+++ Extracted records

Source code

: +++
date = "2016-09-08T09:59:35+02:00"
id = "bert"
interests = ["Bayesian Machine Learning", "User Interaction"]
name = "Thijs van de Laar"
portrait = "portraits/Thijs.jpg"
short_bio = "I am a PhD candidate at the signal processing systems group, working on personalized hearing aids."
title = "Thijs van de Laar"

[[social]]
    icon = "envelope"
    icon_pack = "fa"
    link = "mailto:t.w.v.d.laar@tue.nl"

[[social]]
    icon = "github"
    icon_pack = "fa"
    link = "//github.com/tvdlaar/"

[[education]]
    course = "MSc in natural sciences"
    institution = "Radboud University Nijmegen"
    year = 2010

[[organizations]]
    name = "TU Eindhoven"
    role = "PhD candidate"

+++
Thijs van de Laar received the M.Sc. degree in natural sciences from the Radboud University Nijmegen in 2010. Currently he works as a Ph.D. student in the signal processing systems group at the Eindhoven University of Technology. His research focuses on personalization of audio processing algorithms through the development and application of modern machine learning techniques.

++++++

## Exercise prompt
Collect every line with the string "github" from the records, and copy each.

## Answer space
    icon = "github"
    link = "//github.com/tvdlaar/"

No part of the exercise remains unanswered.